=== Begin Enclosure ===

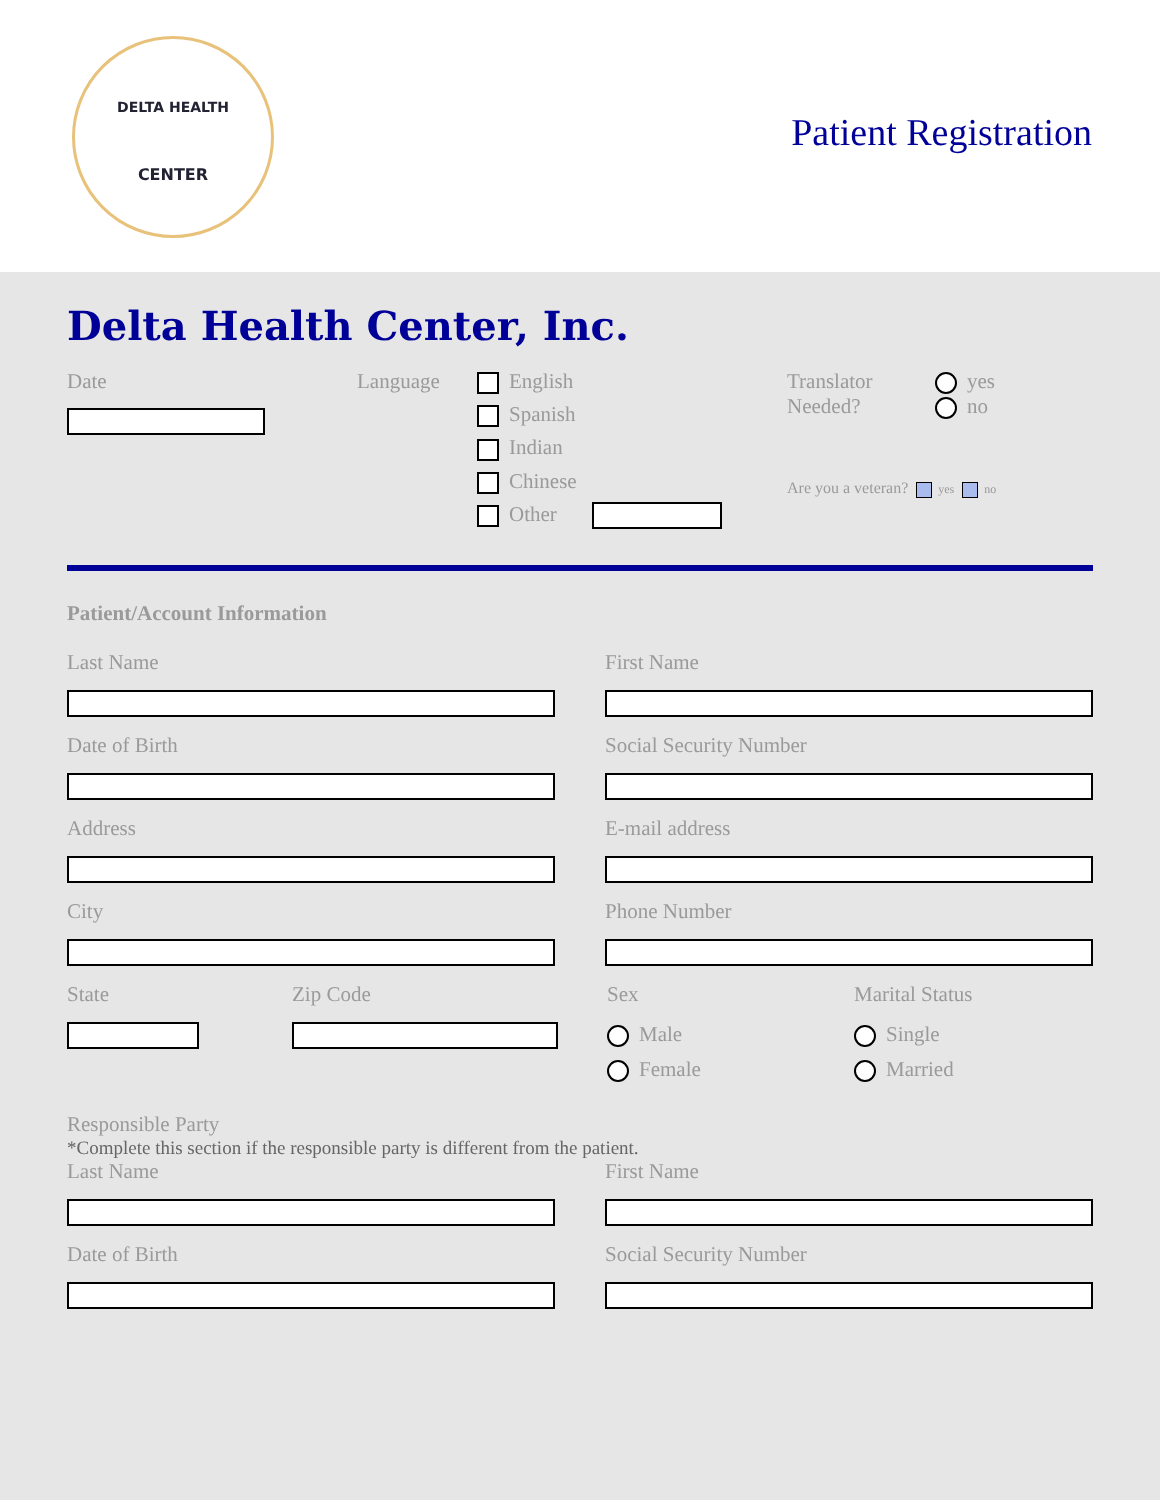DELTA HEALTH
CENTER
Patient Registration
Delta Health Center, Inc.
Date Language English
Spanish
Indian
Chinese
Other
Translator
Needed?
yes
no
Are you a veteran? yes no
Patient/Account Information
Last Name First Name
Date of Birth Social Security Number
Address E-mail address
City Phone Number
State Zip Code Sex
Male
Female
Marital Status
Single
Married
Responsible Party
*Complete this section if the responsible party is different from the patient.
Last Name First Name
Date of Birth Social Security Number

=== End Enclosure ===
=== Begin Enclosure ===

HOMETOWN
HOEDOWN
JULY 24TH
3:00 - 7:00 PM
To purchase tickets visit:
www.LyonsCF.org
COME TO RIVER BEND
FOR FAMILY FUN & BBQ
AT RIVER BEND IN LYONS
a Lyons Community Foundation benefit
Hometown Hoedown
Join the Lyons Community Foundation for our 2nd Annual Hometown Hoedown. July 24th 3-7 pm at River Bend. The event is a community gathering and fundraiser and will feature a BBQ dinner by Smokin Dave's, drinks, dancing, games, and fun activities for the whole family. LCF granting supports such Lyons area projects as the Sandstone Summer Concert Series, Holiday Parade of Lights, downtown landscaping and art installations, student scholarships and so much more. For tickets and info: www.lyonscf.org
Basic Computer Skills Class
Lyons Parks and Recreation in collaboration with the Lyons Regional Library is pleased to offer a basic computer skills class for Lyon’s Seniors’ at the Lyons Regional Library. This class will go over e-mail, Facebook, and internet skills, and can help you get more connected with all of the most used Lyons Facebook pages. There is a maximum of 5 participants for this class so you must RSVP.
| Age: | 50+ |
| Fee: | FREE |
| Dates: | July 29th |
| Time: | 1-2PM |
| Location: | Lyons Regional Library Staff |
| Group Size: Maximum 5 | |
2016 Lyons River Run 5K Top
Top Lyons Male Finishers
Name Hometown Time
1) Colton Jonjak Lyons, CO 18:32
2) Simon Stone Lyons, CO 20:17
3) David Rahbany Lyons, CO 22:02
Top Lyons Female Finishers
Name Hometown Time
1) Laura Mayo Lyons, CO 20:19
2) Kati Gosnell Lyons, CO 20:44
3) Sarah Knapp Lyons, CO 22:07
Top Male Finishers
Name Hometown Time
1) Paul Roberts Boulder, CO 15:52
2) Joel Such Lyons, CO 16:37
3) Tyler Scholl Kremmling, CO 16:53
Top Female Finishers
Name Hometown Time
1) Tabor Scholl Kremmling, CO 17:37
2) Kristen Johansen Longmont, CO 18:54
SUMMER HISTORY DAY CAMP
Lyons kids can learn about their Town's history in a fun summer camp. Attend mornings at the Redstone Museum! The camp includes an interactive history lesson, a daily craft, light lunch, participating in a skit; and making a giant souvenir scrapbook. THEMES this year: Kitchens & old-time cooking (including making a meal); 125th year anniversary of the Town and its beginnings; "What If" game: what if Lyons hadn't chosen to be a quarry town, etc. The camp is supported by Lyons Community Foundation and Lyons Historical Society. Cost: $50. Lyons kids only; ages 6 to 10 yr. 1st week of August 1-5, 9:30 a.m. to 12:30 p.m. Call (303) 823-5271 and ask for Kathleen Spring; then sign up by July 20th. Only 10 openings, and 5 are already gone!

=== End Enclosure ===
=== Begin Enclosure ===

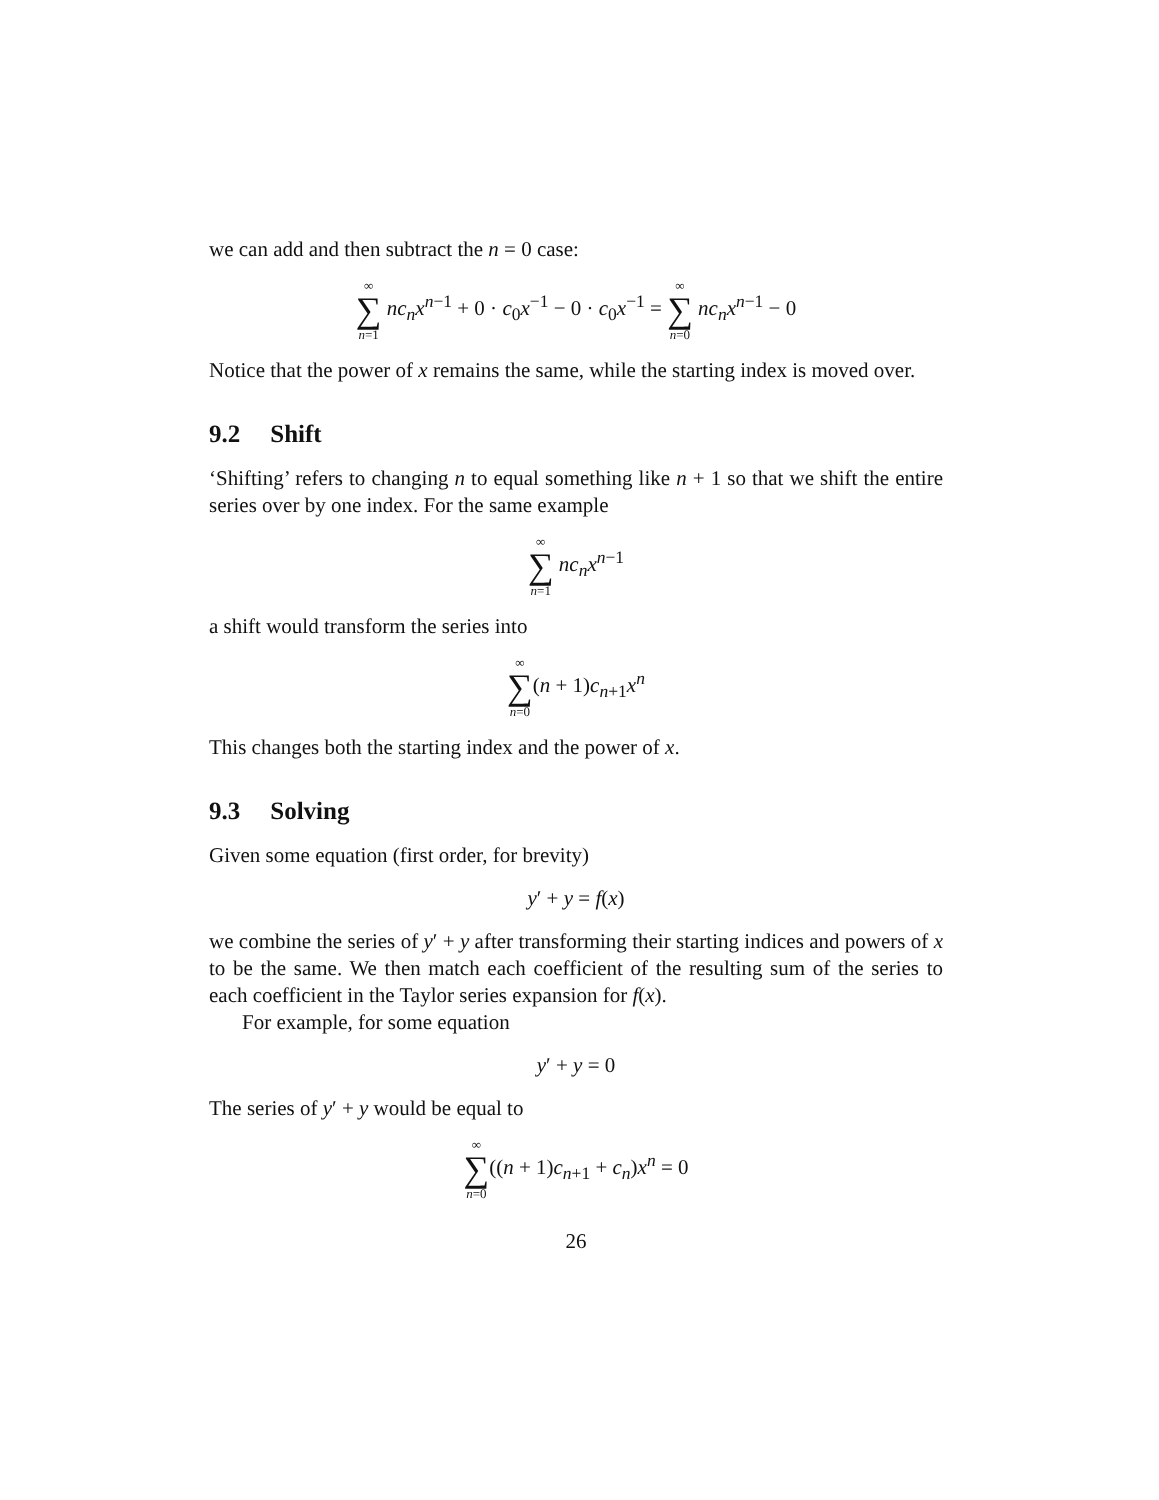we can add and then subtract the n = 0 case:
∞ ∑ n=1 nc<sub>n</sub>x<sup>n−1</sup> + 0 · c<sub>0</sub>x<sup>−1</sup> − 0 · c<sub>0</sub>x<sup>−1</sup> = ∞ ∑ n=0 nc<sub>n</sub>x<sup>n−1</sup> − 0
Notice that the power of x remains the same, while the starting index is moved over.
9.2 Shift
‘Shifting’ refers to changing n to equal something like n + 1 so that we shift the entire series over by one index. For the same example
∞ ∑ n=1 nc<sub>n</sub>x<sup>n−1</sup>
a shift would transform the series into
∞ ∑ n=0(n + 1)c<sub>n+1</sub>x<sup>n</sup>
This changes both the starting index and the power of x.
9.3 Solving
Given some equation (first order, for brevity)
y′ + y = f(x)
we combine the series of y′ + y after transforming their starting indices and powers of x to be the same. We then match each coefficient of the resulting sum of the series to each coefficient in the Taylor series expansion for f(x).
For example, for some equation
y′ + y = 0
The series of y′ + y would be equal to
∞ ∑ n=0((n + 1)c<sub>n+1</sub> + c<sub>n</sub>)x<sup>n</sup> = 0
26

=== End Enclosure ===

◆ **WORK ORDER**:
Reproducing the whole listing above is not the task. Copy exactly only the lines from the one with "Top Male Finishers" to the one with "Lyons kids can", both kept.

◆ **ANSWER SECTION**:
Top Male Finishers
Name Hometown Time
1) Paul Roberts Boulder, CO 15:52
2) Joel Such Lyons, CO 16:37
3) Tyler Scholl Kremmling, CO 16:53
Top Female Finishers
Name Hometown Time
1) Tabor Scholl Kremmling, CO 17:37
2) Kristen Johansen Longmont, CO 18:54
SUMMER HISTORY DAY CAMP
Lyons kids can learn about their Town's history in a fun summer camp. Attend mornings at the Redstone Museum! The camp includes an interactive history lesson, a daily craft, light lunch, participating in a skit; and making a giant souvenir scrapbook. THEMES this year: Kitchens & old-time cooking (including making a meal); 125th year anniversary of the Town and its beginnings; "What If" game: what if Lyons hadn't chosen to be a quarry town, etc. The camp is supported by Lyons Community Foundation and Lyons Historical Society. Cost: $50. Lyons kids only; ages 6 to 10 yr. 1st week of August 1-5, 9:30 a.m. to 12:30 p.m. Call (303) 823-5271 and ask for Kathleen Spring; then sign up by July 20th. Only 10 openings, and 5 are already gone!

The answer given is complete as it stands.